Convert the records, from their first line up to and including the line with "collectors: T. Katan, J.", into a JSON list of strings with one string per line, leaving out blank lines.

§ Given records:
[start]

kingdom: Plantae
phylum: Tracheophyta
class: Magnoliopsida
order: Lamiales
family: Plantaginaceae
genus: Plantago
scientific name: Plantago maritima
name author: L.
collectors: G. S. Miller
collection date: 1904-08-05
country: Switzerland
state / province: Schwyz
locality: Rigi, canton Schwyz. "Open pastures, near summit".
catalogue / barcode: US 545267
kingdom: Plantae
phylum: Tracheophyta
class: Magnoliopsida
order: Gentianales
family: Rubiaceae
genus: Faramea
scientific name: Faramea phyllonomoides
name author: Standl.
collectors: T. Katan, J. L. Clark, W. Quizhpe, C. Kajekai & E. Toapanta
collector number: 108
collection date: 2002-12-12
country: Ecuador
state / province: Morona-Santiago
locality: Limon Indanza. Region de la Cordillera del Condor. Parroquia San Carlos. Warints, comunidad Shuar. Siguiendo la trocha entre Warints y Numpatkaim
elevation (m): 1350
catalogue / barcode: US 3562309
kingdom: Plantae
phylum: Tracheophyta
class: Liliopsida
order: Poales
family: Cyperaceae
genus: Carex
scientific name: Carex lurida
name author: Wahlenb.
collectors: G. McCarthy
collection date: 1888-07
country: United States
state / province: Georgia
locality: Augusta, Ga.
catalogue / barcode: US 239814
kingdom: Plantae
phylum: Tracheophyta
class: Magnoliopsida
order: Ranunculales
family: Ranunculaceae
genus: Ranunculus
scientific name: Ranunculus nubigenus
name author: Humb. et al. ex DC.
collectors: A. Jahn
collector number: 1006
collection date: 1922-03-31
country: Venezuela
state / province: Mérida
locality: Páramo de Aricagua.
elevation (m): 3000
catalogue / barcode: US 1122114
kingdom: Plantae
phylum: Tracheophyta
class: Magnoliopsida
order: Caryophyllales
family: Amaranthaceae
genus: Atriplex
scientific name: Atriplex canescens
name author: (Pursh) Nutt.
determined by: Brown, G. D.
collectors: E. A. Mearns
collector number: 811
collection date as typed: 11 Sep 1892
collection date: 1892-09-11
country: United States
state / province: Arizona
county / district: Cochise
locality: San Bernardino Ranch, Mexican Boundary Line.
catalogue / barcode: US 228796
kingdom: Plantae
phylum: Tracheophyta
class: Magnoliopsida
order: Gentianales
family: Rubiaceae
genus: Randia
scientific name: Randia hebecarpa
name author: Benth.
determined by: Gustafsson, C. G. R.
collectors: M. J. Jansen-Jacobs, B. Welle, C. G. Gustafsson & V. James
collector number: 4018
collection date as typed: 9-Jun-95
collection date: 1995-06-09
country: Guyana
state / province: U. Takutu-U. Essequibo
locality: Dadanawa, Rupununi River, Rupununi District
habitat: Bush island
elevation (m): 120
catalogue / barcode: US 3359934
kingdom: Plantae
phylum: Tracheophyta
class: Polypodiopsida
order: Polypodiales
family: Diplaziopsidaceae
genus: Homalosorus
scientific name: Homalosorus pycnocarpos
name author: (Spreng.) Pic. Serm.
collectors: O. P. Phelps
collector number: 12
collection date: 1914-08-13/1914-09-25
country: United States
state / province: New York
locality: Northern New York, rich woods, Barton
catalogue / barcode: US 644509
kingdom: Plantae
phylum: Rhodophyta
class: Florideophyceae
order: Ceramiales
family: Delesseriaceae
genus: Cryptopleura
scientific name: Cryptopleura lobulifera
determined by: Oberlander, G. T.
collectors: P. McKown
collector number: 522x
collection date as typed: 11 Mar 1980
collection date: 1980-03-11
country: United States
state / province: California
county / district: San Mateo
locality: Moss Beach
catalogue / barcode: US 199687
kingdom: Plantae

[end]

§ Task output:
[
  "kingdom: Plantae",
  "phylum: Tracheophyta",
  "class: Magnoliopsida",
  "order: Lamiales",
  "family: Plantaginaceae",
  "genus: Plantago",
  "scientific name: Plantago maritima",
  "name author: L.",
  "collectors: G. S. Miller",
  "collection date: 1904-08-05",
  "country: Switzerland",
  "state / province: Schwyz",
  "locality: Rigi, canton Schwyz. \"Open pastures, near summit\".",
  "catalogue / barcode: US 545267",
  "kingdom: Plantae",
  "phylum: Tracheophyta",
  "class: Magnoliopsida",
  "order: Gentianales",
  "family: Rubiaceae",
  "genus: Faramea",
  "scientific name: Faramea phyllonomoides",
  "name author: Standl.",
  "collectors: T. Katan, J. L. Clark, W. Quizhpe, C. Kajekai & E. Toapanta"
]